Somebody out there can help me!!!!! it says "*C:WINDOWS\system32\PnkBstrA.exe*", and some of my files in Drive C/D turns to blue, suddenly changes the configuration of opening a files, double click supposedly, and says "_*this is not a valid system32 file*_". Please help me!!!!ray:

THANKS!


----------



## NeilF

PnkBstrA is a file used by the online game Anti cheat system punkbuster, and is harmless, "unless you cheat when using online games"


----------



## af3

I think PnkBstrA's header is located elsewhere to prevent reverse engineering and circumvention of the protections it renders.


----------



## trooper499

geronimo68 said:


> Hi,:wave:
> 
> Somebody out there can help me!!!!! it says "*C:WINDOWS\system32\PnkBstrA.exe*", and some of my files in Drive C/D turns to blue, suddenly changes the configuration of opening a files, double click supposedly, and says "_*this is not a valid system32 file*_". Please help me!!!!ray:
> 
> THANKS!


http://www.techsupportforum.com/images/smilies/1-sigh.gif:4-dontkno:eek:
Dude i feel u !!!! It popped as a tiny window on the page with the sniper on warrock and its freakin' frustrating!!!!!!!!!!!!!!! :upset:


----------



## trooper499

NeilF said:


> PnkBstrA is a file used by the online game Anti cheat system punkbuster, and is harmless, "unless you cheat when using online games"


Heyy:4-dontkno

if its so harmless, it should be easy to get rid of. . . . . . .  do u no how?

Cuz right now!!!!!!!!!!! . . . . . . . . ;. im so oooo fckn frustrated becuz warrock thinks im trying to hack . [email protected]! so it says im running a hack download tool????!!!!!!:upset:


----------



## NeilF

Download the following program:

http://www.evenbalance.com/downloads/pbsvc/pbsvc.exe

Open the program above and click the "Uninstall" button. This will remove the PnkBstrA.exe and PnkBstrB.exe service.

Some may need to rmove the registry entries.

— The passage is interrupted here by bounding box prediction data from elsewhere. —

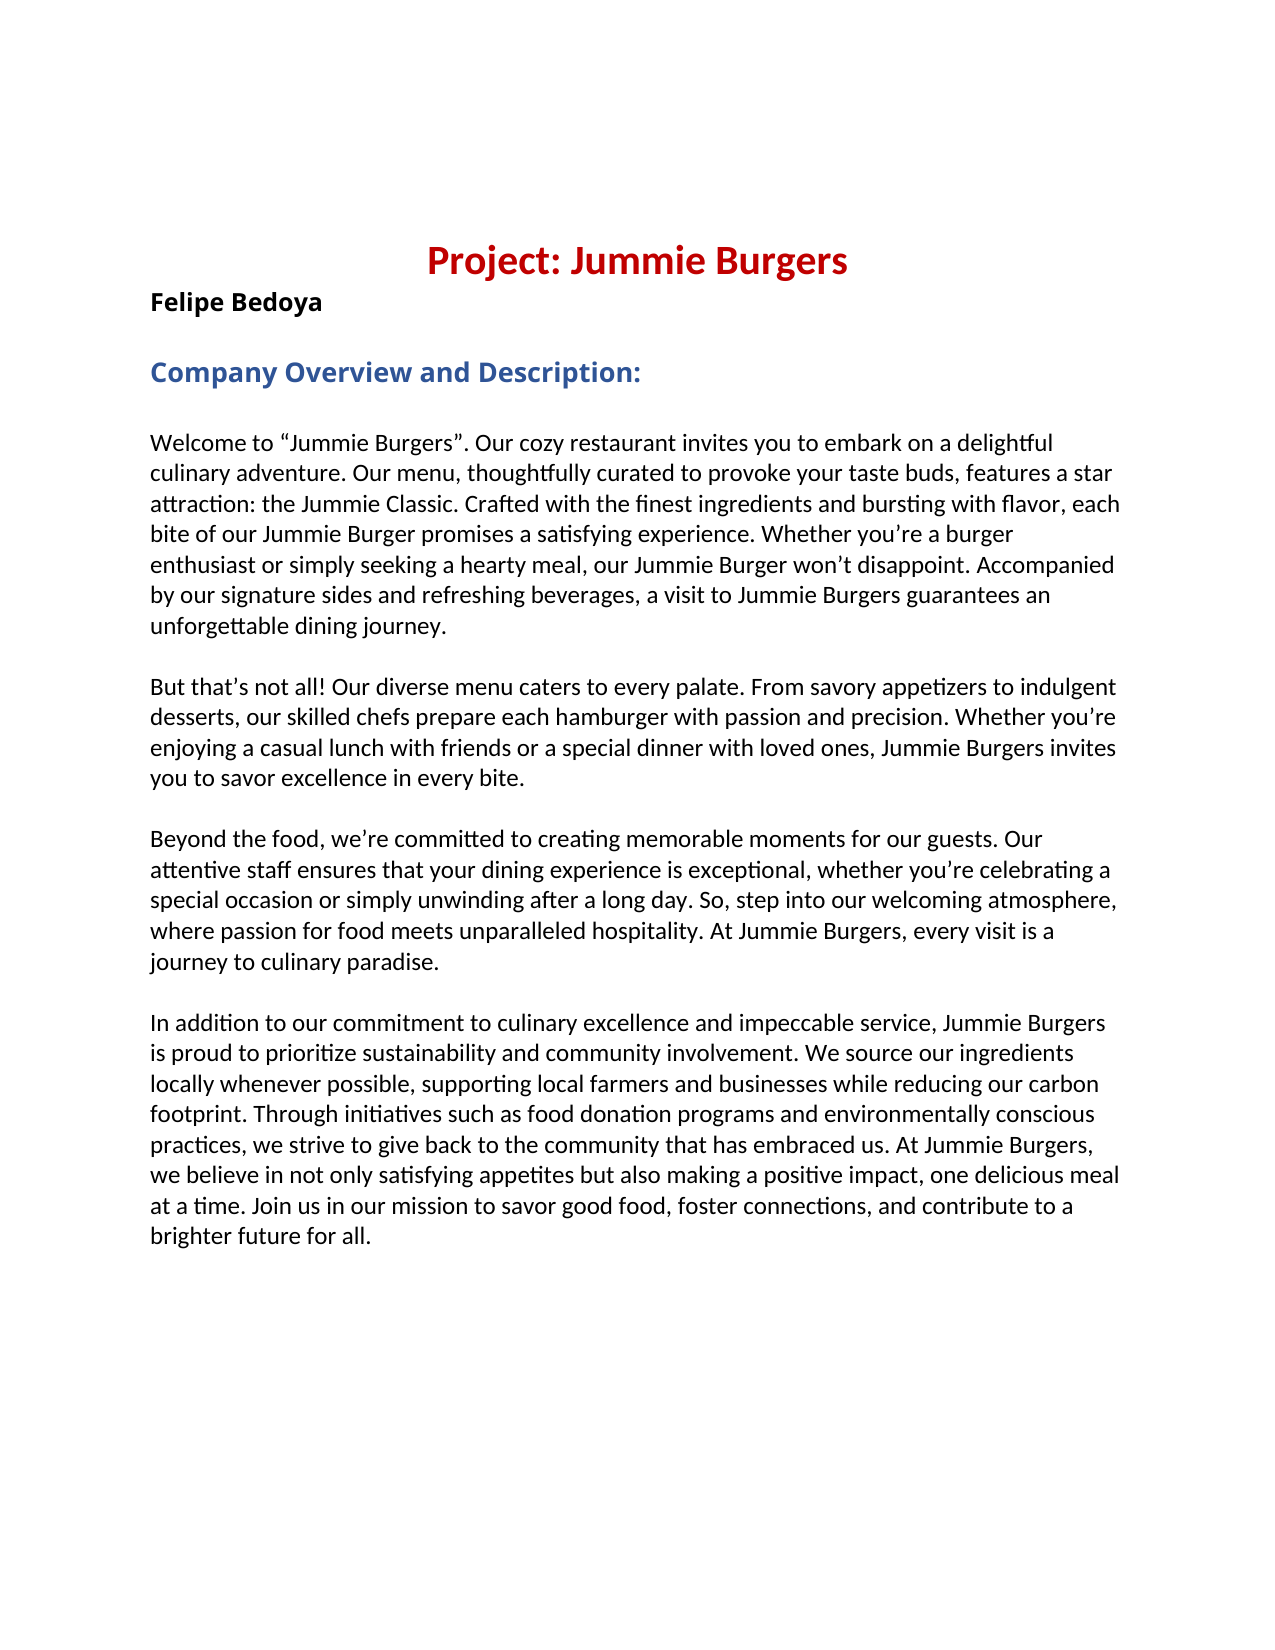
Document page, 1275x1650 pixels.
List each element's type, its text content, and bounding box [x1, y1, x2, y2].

text In addition to our commitment to culinary excellence and impeccable service, Jummie Burgers is proud to prioritize sustainability and community involvement. We source our ingredients locally whenever possible, supporting local farmers and businesses while reducing our carbon footprint. Through initiatives such as food donation programs and environmentally conscious practices, we strive to give back to the community that has embraced us. At Jummie Burgers, we believe in not only satisfying appetites but also making a positive impact, one delicious meal at a time. Join us in our mission to savor good food, foster connections, and contribute to a brighter future for all. [150, 1007, 1125, 1251]
text Felipe Bedoya [150, 285, 1125, 319]
text Company Overview and Description: [150, 353, 1125, 390]
text Welcome to “Jummie Burgers”. Our cozy restaurant invites you to embark on a delightful culinary adventure. Our menu, thoughtfully curated to provoke your taste buds, features a star attraction: the Jummie Classic. Crafted with the finest ingredients and bursting with flavor, each bite of our Jummie Burger promises a satisfying experience. Whether you’re a burger enthusiast or simply seeking a hearty meal, our Jummie Burger won’t disappoint. Accompanied by our signature sides and refreshing beverages, a visit to Jummie Burgers guarantees an unforgettable dining journey. [150, 427, 1125, 641]
text Beyond the food, we’re committed to creating memorable moments for our guests. Our attentive staff ensures that your dining experience is exceptional, whether you’re celebrating a special occasion or simply unwinding after a long day. So, step into our welcoming atmosphere, where passion for food meets unparalleled hospitality. At Jummie Burgers, every visit is a journey to culinary paradise. [150, 824, 1125, 976]
text But that’s not all! Our diverse menu caters to every palate. From savory appetizers to indulgent desserts, our skilled chefs prepare each hamburger with passion and precision. Whether you’re enjoying a casual lunch with friends or a special dinner with loved ones, Jummie Burgers invites you to savor excellence in every bite. [150, 671, 1125, 793]
text Project: Jummie Burgers [150, 234, 1125, 285]
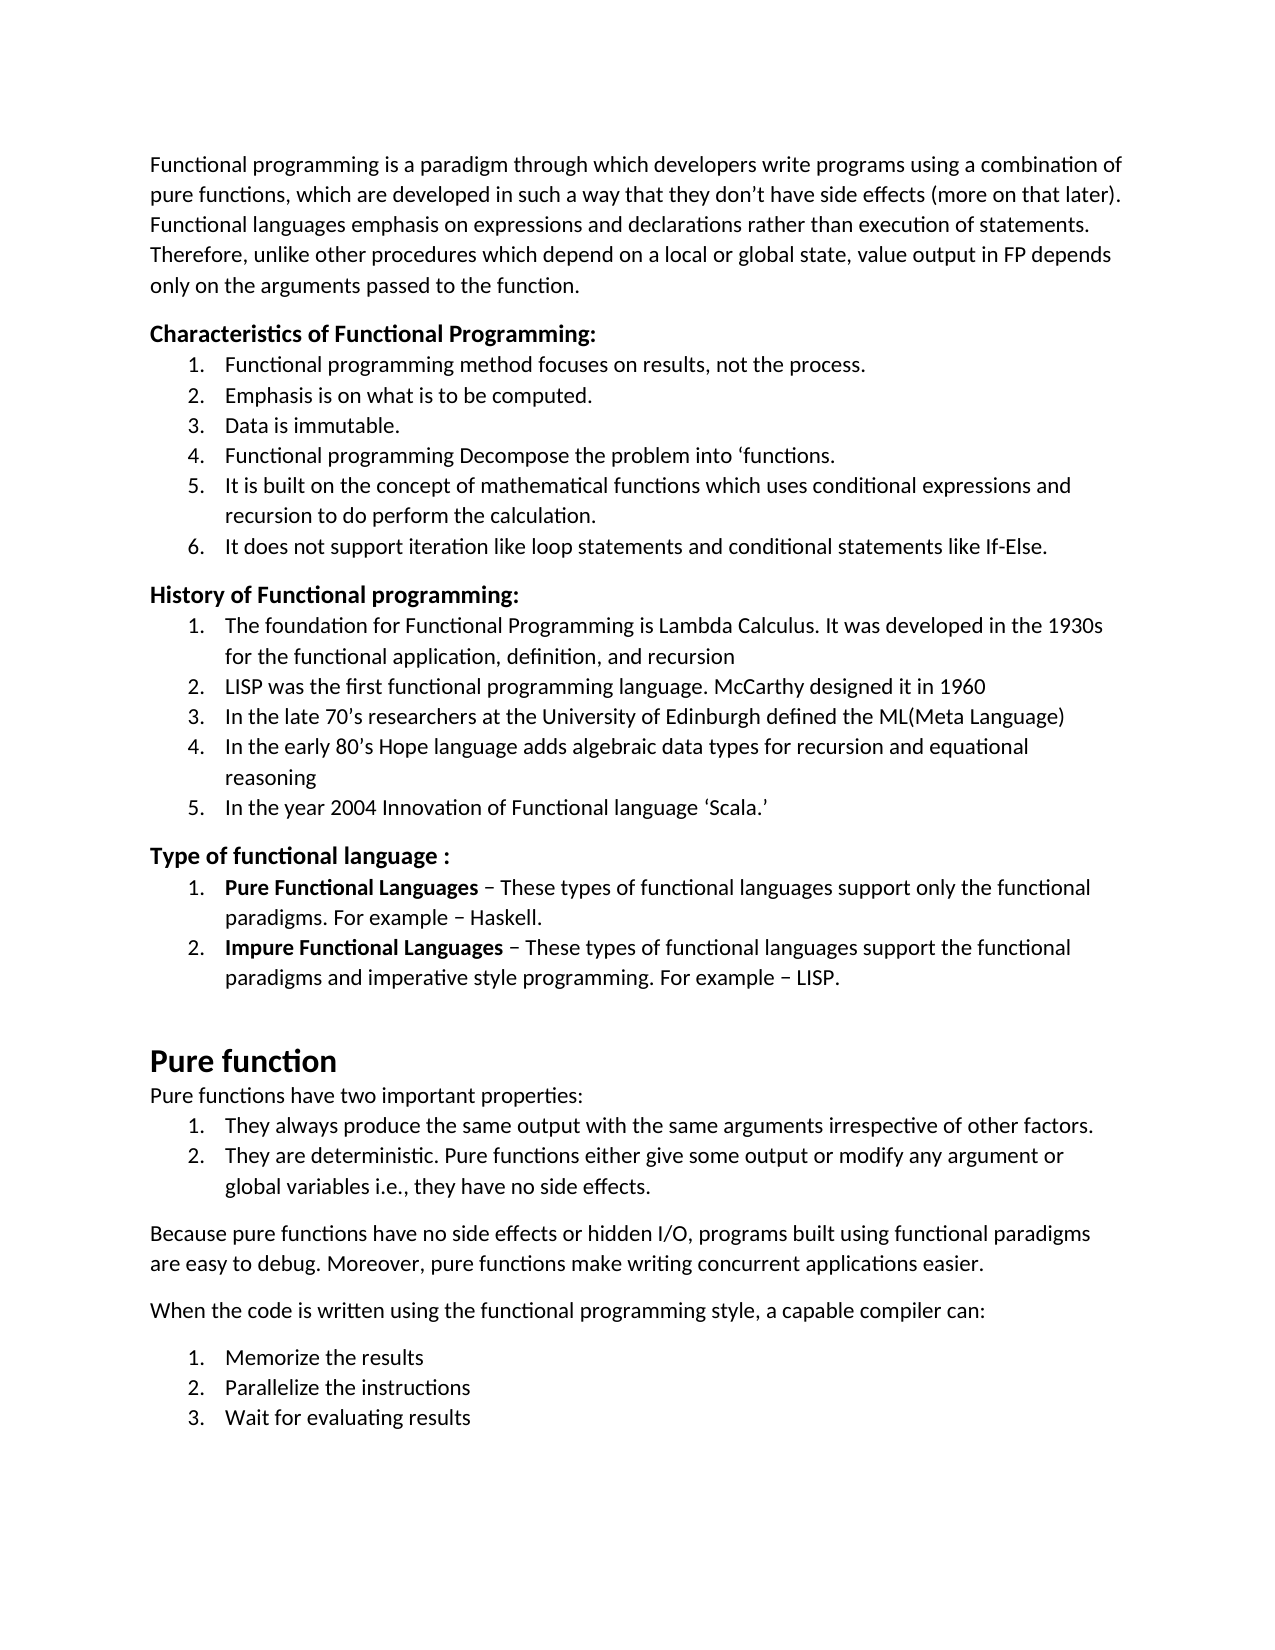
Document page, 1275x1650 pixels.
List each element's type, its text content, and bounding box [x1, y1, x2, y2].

list LISP was the first functional programming language. McCarthy designed it in 1960 [187, 672, 1125, 700]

Go to START --> RUN .. type regedit

search in these parts

HKEY_LOCAL_MACHINE\SYSTEM\Controlset001\Sevices look for PnkBstrA PnkBstrB and PnkBstrK .. just right click on the folder listed on the left and delete.

HKEY_LOCAL_MACHINE\SYSTEM\Controlset003\Services look for PnkBstrA PnkBstrB and PnkBstrK .. just right click on the folder listed on the left and delete.

Also in C:\windows\system32\drivers is PnkBstrK.sys .. safe to delete.


----------